“Hodeidah, the so-called big battle, has been looming now for 18 months with ups and downs,” Robert Mardini, the Middle East regional director for the International Committee of the Red Cross (ICRC), told Reuters.
“It’s a densely-populated area where any military scenario will risk coming at a huge human cost.”
The coalition is carrying out air strikes in Yemen in support of restoring the internationally-recognized government, while Houthis have launched missiles into Saudi Arabia. Some 14,000 people have been killed and 3 million displaced.
Yemen traditionally imports 90 percent of its food, mainly through Hodeidah where U.N. inspectors check ships to ensure they do not carry weapons.

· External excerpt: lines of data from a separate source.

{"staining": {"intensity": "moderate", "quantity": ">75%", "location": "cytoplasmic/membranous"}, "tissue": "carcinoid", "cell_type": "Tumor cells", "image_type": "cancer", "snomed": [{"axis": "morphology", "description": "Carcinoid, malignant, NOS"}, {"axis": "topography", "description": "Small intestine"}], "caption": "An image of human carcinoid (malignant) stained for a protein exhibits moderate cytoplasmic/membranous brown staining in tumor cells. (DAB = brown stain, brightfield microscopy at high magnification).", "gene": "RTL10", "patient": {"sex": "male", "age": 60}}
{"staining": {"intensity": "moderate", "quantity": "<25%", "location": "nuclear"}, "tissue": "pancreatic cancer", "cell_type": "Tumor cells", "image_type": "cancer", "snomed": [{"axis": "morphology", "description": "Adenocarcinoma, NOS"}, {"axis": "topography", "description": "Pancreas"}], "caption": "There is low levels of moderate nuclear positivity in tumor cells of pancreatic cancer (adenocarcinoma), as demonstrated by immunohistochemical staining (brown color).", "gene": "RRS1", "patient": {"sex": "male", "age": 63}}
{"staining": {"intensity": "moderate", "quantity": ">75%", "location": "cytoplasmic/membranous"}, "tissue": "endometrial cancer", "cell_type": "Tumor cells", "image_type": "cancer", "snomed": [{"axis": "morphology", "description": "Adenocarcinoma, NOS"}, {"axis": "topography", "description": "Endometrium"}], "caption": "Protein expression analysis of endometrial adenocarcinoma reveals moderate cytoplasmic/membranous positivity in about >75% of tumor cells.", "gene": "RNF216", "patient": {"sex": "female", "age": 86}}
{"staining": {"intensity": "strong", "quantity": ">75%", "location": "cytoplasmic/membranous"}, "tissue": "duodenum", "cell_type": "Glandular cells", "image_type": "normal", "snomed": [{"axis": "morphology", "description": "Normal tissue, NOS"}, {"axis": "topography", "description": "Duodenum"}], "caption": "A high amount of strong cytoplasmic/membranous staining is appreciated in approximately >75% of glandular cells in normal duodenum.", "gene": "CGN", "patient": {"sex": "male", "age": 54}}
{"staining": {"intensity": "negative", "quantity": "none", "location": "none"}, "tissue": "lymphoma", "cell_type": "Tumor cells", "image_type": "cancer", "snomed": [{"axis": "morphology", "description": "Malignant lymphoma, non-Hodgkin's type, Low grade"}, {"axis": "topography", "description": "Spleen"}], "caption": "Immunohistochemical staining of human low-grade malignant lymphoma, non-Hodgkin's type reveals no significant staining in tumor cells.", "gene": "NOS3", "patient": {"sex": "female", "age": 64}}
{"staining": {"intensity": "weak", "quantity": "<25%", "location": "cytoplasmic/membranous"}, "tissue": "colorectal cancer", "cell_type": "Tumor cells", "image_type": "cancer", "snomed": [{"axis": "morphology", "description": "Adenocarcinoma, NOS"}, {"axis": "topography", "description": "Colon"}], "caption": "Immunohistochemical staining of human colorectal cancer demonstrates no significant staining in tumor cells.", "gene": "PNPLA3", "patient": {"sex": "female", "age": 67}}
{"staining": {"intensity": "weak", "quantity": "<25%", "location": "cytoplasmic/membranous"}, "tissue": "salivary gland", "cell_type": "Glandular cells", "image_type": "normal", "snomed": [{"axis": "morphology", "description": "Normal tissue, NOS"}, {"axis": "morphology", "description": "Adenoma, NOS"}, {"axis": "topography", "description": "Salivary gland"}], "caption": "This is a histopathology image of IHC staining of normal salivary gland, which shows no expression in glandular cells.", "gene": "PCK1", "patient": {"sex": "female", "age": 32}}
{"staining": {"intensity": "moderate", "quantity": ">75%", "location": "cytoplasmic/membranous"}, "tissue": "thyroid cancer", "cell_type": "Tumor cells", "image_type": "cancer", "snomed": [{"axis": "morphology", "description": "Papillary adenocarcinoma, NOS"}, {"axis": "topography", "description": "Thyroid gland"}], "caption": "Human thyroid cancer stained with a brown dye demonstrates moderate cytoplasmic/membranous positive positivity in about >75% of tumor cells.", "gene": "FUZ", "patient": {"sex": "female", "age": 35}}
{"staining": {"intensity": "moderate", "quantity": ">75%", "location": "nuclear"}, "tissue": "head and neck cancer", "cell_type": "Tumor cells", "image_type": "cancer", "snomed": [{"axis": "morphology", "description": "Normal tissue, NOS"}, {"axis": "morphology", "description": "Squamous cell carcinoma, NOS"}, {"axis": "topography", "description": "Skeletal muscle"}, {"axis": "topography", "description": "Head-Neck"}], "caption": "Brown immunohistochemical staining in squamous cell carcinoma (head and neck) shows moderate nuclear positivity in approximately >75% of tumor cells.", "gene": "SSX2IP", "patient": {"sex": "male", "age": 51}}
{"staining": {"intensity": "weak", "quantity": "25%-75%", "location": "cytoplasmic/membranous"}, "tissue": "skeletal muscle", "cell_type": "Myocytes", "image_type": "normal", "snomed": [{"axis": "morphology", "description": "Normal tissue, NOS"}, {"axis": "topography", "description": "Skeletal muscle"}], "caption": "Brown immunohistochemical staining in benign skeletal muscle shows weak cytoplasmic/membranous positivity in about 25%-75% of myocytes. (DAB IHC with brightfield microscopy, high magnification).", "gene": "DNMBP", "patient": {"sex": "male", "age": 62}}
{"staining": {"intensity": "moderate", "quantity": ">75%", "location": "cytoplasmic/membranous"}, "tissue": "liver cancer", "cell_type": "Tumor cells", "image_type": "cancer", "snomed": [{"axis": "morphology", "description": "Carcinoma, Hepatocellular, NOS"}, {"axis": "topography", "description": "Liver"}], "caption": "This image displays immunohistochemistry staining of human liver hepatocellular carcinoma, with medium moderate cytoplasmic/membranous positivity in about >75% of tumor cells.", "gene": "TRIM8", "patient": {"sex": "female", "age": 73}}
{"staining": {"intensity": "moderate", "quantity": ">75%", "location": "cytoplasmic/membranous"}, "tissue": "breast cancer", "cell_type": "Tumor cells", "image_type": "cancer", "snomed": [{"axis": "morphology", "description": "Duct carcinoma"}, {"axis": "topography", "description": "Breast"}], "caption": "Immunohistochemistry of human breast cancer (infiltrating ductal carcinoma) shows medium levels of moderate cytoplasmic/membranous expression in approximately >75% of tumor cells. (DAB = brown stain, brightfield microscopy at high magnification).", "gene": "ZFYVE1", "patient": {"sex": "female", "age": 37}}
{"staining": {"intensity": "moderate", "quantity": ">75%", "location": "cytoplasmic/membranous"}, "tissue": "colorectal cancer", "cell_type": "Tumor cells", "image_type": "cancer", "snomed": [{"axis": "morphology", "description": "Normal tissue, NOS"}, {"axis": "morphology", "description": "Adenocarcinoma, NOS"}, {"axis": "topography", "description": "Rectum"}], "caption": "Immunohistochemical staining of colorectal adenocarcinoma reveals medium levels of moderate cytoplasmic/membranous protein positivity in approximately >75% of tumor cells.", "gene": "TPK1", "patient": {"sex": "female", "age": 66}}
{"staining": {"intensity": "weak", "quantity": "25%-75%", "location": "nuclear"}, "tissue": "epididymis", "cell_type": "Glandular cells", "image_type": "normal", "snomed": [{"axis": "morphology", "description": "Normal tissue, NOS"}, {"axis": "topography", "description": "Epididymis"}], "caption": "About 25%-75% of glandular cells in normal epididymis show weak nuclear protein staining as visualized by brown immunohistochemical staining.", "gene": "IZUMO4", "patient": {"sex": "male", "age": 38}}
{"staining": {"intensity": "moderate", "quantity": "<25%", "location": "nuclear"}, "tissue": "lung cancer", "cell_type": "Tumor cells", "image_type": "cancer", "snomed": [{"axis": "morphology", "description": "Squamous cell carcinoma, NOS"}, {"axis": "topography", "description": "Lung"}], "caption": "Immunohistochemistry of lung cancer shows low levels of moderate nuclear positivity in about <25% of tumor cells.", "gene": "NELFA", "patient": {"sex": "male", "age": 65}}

“It remains a lifeline for the highlands where close to 70 percent of Yemenis live. It’s about the need to have commercial imports,” Mardini said.
“Despite all the measures put in place by the Coalition to improve imports, what is reaching Hodeidah is very short of the needs.”
Egeland called for Western powers – led by Britain, the United States and France – and the Houthis, to help avert disaster. “The situation is screaming for more robust diplomacy on both sides”.
“We are now in a race against the clock, to really get enough supplies in through Hodeidah which is very difficult given the continued severe restrictions on fuel and other imports by the coalition, he added.